Ce qui plante (pis c'est instructif)

Maintenant, la partie que les vendeurs de rêve omettent.

Le bogue qui envoie le courriel à soi-même. Sur une relance où le prospect a jamais répondu, le système allait chercher « le dernier expéditeur du fil » pour déterminer le destinataire… pis ce dernier expéditeur, c'était moi. Résultat : des relances soigneusement rédigées, envoyées avec entrain, à moi-même. Le robot renvoyait un fier « OK, envoyé ». Techniquement, il avait pas menti.

Le jour où les variables se sont pas remplies. Trois courriels sont partis à des prospects avec, en plein milieu du texte, un morceau de code brut non interprété au lieu du contenu prévu. En interne, on a appelé ça pudiquement « brand damage ». Le prospect, lui, a surtout dû se demander s'il parlait à une entreprise ou à un script cron enrhumé.

Les brouillons qui se reproduisent. À un moment, l'anti-doublon vérifiait la mémoire interne mais pas l'état réel de la boîte courriel. Conséquence : jusqu'à cinq brouillons empilés sur un même fil. L'IA était pas paresseuse. Elle était trop zélée. C'est pire.

Pis il y a la catégorie « l'infrastructure du monde réel coopère pas » : des vagues entières de tâches en mode dégradé parce qu'une API tierce était inaccessible, des quotas LinkedIn qui bloquent les invitations en boucle, pis — cerise sur le gâteau — un audit interne récent qui a lui-même été interrompu par une limitation de débit. Autrement dit : le robot chargé de vérifier la santé des robots s'est fait jeter par le même type de panne qu'il était censé surveiller. Il y a une leçon d'humilité là-dedans.

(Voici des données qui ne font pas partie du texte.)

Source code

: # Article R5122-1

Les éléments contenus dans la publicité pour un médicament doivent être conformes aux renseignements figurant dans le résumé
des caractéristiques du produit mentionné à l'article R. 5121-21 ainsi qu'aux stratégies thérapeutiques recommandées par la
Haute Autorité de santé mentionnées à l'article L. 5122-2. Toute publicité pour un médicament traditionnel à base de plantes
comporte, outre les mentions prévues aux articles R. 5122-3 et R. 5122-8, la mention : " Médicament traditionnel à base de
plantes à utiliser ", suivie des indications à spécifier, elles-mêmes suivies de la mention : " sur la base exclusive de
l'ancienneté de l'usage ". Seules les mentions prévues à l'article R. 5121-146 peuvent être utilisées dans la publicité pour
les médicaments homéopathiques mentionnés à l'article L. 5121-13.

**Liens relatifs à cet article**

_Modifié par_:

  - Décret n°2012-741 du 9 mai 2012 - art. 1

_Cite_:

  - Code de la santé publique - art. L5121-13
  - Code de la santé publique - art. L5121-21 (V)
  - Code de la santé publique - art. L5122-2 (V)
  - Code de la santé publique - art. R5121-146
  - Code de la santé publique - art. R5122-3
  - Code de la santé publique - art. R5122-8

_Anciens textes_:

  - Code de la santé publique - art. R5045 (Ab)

Les trois vérités qu'on écrit jamais sur les slides

1. Automatiser, c'est empiler des garde-fous. Mon module de relance en est à sa vingtième version. Son historique se lit comme un cimetière : chaque bogue porte le nom d'un prospect ou d'un candidat, pis chaque incident a accouché d'une nouvelle règle. Vérifier l'agenda avant de proposer un créneau. Vérifier que le jour correspond bien à la date. Filtrer les réponses automatiques. Pas recontacter quelqu'un deux fois en douze heures. Le ratio entre le code de « sécurité » pis le code de « logique métier » est écrasant. L'IA fait 80 % de la job en 20 % du temps ; les 20 % restants prennent 80 % du temps, pis c'est eux qui décident si t'as l'air sérieux ou ridicule.

2. Sur les sujets sensibles, l'humain reste aux commandes — pis c'est ce qui sauve. Tout ce qui touche au juridique, aux impayés, aux négociations délicates est jamais envoyé automatiquement : c'est remonté pour validation. Cette règle est pas née d'un principe abstrait de gouvernance. Elle est née d'incidents. On automatise ce qui est réversible ; on garde la main sur ce qui l'est pas. C'est moins sexy qu'un agent autonome, mais ça évite les catastrophes signées de ton nom.

3. Le vrai goulot était pas technique. C'était la taille du marché. Voilà la découverte la plus contre-intuitive. À force d'optimiser la machine à contacter des gens, elle s'est mise à tourner à vide : « saturation forte, 17 comptes sur 20 déjà contactés il y a moins de 30 jours ». Le problème était plus « comment envoyer plus », c'était « il y a plus personne de nouveau à qui envoyer ». On peut construire le pipeline le plus intelligent du monde ; il fabrique pas de prospects qui existent pas. L'automatisation crée pas de marché. Elle épuise plus vite celui que t'as.

Alors, on continue ?

Oui. Sans hésiter. La machine me fait gagner un temps réel, absorbe des tâches que personne aimait, pis me force à formaliser des processus que je gardais dans ma tête. Mais elle m'a pas remplacé, pis elle a remplacé personne. Elle a créé un nouveau métier : celui de gardien de robots. Un métier où on passe ses journées à écrire des règles pour empêcher des systèmes très rapides de faire très rapidement des niaiseries.

Si tu te lances, retiens ceci : l'IA est pas un employé, c'est une centrale électrique. Extrêmement puissante, indifférente aux conséquences, pis qui a besoin d'un paquet de disjoncteurs. Le fantasme, c'est l'autonomie. La réalité, c'est la supervision — juste à une échelle nouvelle.

Pis honnêtement ? C'est déjà énorme. Ça a simplement rien à voir avec ce qu'on te vend.

Sébastien Lonjon est le fondateur d'Abbeal, studio tech présent à Paris, Montréal pis Tokyo. Ce texte est un retour d'expérience interne, chiffres à l'appui. Aucun robot a été maltraité pendant sa rédaction — quelques-uns ont juste été débranchés.